Wednesday, November 23, 2016

The Investigation by Stanislaw Lem

The InvestigationThe Investigation by Stanisław Lem

My rating: 3 of 5 stars


December 2013

So maybe this is the book Franz Kafka could have written if he'd finished "The Trial." Then again, even the fragments of The Trial are more gripping.

I wanted to like this one. An interesting hard sci-fi premise, but one that came completely without resolution. Intentional I'm sure. But infuriating. Read it, but be ready to be a bit let down at the end.

UPDATE (November 2016): I re-read it. I thought I'd read it before, but when I got to the end, I had no recollection of it. So my review on the resolution stands. Now I've added the following:

In Star Trek the Next Generation, they call it technobabble.

And by and large, the writers didn’t write it. They left it up to the actors to come up with some pseudoscientific, star-trekky gobbledygook to maybe explain something about the ship or the aliens or the situation they were in.

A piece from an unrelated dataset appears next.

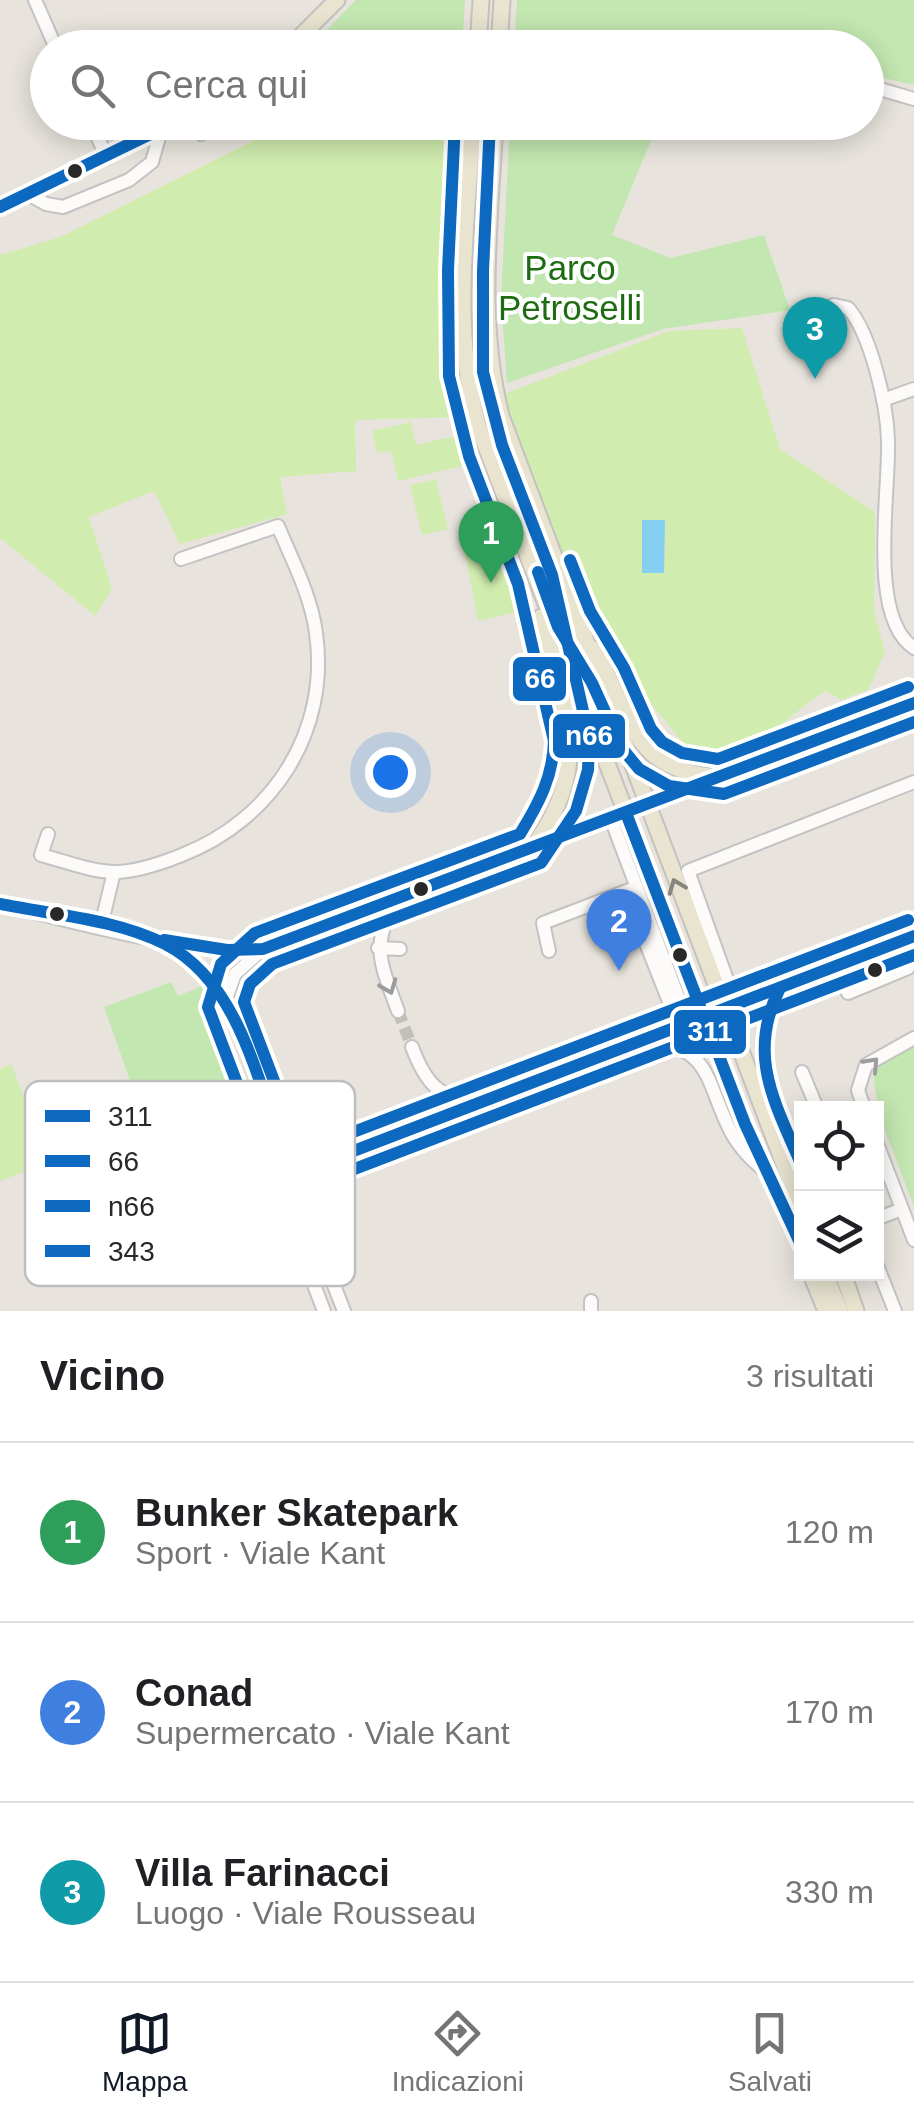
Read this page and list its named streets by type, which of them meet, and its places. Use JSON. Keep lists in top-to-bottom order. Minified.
{"parks":["Parco Petroselli"],"lines":["transit line 66","transit line n66","transit line 343","transit line 311"],"legend":["311","66","n66","343"],"page":{"search":"Cerca qui","pins":["3","1","2"],"heading":["Vicino","3 risultati"],"list":[{"mark":"1","name":"Bunker Skatepark","note":"Sport · Viale Kant","value":"120 m"},{"mark":"2","name":"Conad","note":"Supermercato · Viale Kant","value":"170 m"},{"mark":"3","name":"Villa Farinacci","note":"Luogo · Viale Rousseau","value":"330 m"}],"nav":["Mappa","Indicazioni","Salvati"]}}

That’s what I feel like I’ve just read in Stanislaw Lem’s The Investigation.

This isn’t my first foray into Lem’s writing. I heartily enjoyed Solaris, for example. But I leave The Investigation highly unsatisfied. Then again, I’ve never been much for metaphysics. And maybe since this is a science fiction novel hidden within a police procedural, I was waiting for the neat ending tied up with a bow. Not what I got. I think I know what’s going on, but I’ve got that squinty Fry look about me that maybe isn’t satisfied that I’ve got it right.

It’s Sciss (spoilers). But why? Because he’s nuts? Because he wanted to play around with the mathematics and be proved a genius? I guess so. I’m almost happier to believe the fabrication of the truck driver. Or even that resurrection is caused by cancer bringing cancer-resistant folks back to life.

I’m not sure I appreciate the metaphysical dump – separate ones by two characters, no less – in the closing pages of the novel. I needed that spread out a bit, cleverly, so I could examine it for clues. To get two dumps in a row, well, I have to admit I skimmed them. So maybe it’s my fault I didn’t enjoy the book much.